Paris owns up to secret sculpture plot
Wednesday 27 March 1996
The latest spectacular plan in the Parisian tradition of pioneering exhibitions and grand municipal projects comes to fruition next month when the city's most famous thoroughfare forms the backdrop for a unique sculpture exhibition.
Work began yesterday to install more than 50 works of 20th-century sculpture, taken mostly from Paris sites and collections, on a kilometre-long stretch of the Champs Elysees between the Place de la Concorde and the Rond Point, where six avenues converge.
The exhibition was supposed to have been kept a secret. Paris commuters, the city council had hoped, would emerge from the Concorde and Champs Elysees metro stations one morning to be surprised and delighted by the sight before them.
But the secret was broken last weekend by a discreet announcement in the Figaro newspaper's colour magazine, which said that Parisians in the know were talking of nothing else and the secret would out.

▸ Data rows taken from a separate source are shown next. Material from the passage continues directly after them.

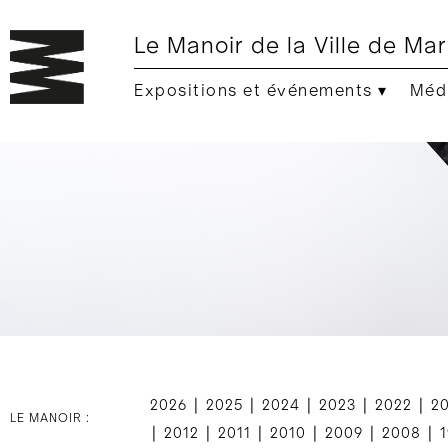
Le Manoir de la Ville de Mar
Expositions et événements ▾
Médi
|
|
|
|
|
2026
2025
2024
2023
2022
2
LE MANOIR :
|
|
|
|
|
|
2012
2011
2010
2009
2008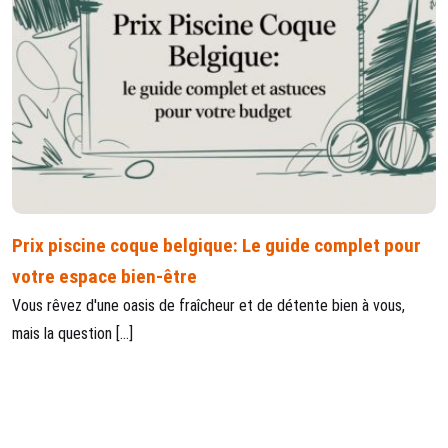
Prix piscine coque belgique: Le guide complet pour
votre espace bien-être
Vous rêvez d'une oasis de fraîcheur et de détente bien à vous,
mais la question […]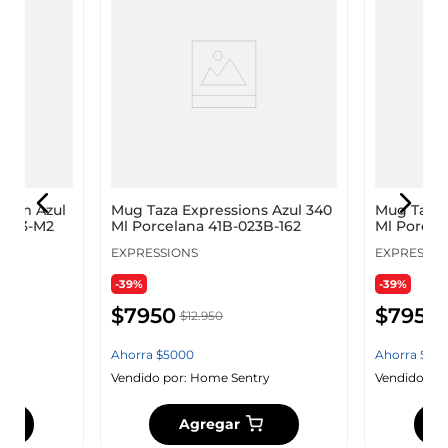
s Cm Azul
Mug Taza Expressions Azul 340
Mug Taza 
-003-M2
Ml Porcelana 41B-023B-162
Ml Porcel
EXPRESSIONS
EXPRESSIO
-39%
-39%
$
7950
$
7950
$
12
.
950
Ahorra
$
5000
Ahorra
$
50
y
Vendido por:
Home Sentry
Vendido por
Agregar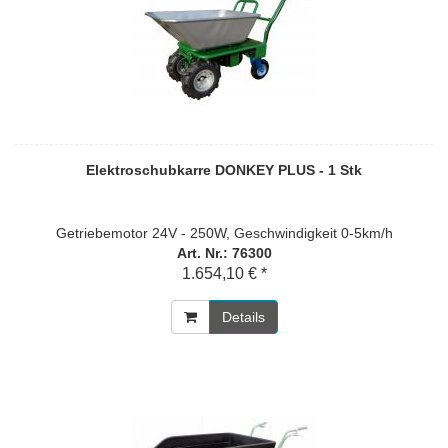
Elektroschubkarre DONKEY PLUS - 1 Stk
Getriebemotor 24V - 250W, Geschwindigkeit 0-5km/h
Art. Nr.: 76300
1.654,10 € *
Details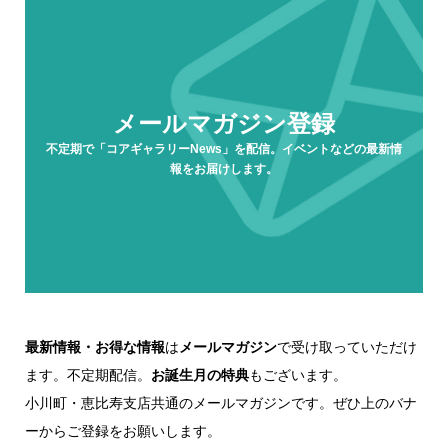
メールマガジン登録
不定期で「コアギャラリーNews」を配信。イベントなどの最新情
報をお届けします。
最新情報・お得な情報
は
メールマガジン
で受け取っていただけ
ます。不定期配信。
お誕生月の特典
もございます。
小川町・恵比寿支店共通のメールマガジンです。ぜひ上のバナ
ーからご登録をお願いします。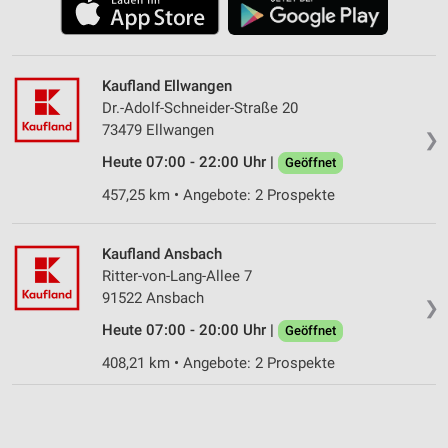
Kaufland Ellwangen
Dr.-Adolf-Schneider-Straße 20
73479 Ellwangen
❯
Heute 07:00 - 22:00 Uhr |
Geöffnet
457,25 km • Angebote: 2 Prospekte
Kaufland Ansbach
Ritter-von-Lang-Allee 7
91522 Ansbach
❯
Heute 07:00 - 20:00 Uhr |
Geöffnet
408,21 km • Angebote: 2 Prospekte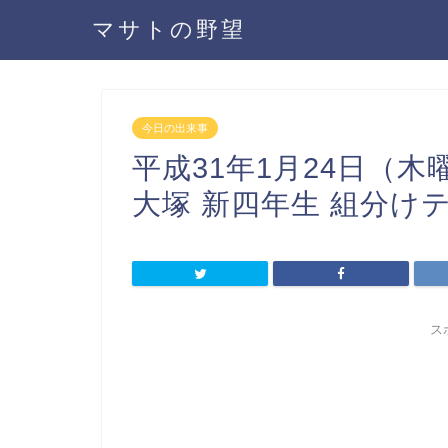
マサトの野望
今日の出来事
平成31年1月24日（木
大塚 新四年生 組分け
ス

Everyone wanted to know, the magazine said, how on earth a four-ton Picasso was going to be moved to a central Paris pavement, and how a trick of lighting would make the obelisk on the Place de la Concorde appear in the middle of a work by Yves Klein.
A spokesman for Paris town hall yesterday confirmed that musings of this kind were not mere wishful thinking or premature April foolishness. The exhibition is to open on 11 April and last two months.
The works are to be arranged in chronological order and are presented as landmarks in the sculpture of this century. As well as the Picasso and the Klein, the exhibition will include three Rodins, a Miro, a Giacometti and a Leger. The British sculptors Henry Moore, Barbara Hepworth and Helen Chadwick will also be represented.
One purpose of the exhibition is to celebrate the completion of a five- year project to restore the Champs Elysees as the promenade that its 17th- century architect intended. The road has been narrowed, the pavements widened - by more than 60 feet - and a second line of plane trees planted to give its lower reaches a more park-like feel.
The sculpture exhibition is intended not only to show off some of the most distinguished pieces of modern sculpture, but also to demonstrate that the Champs Elysees is once more for strolling.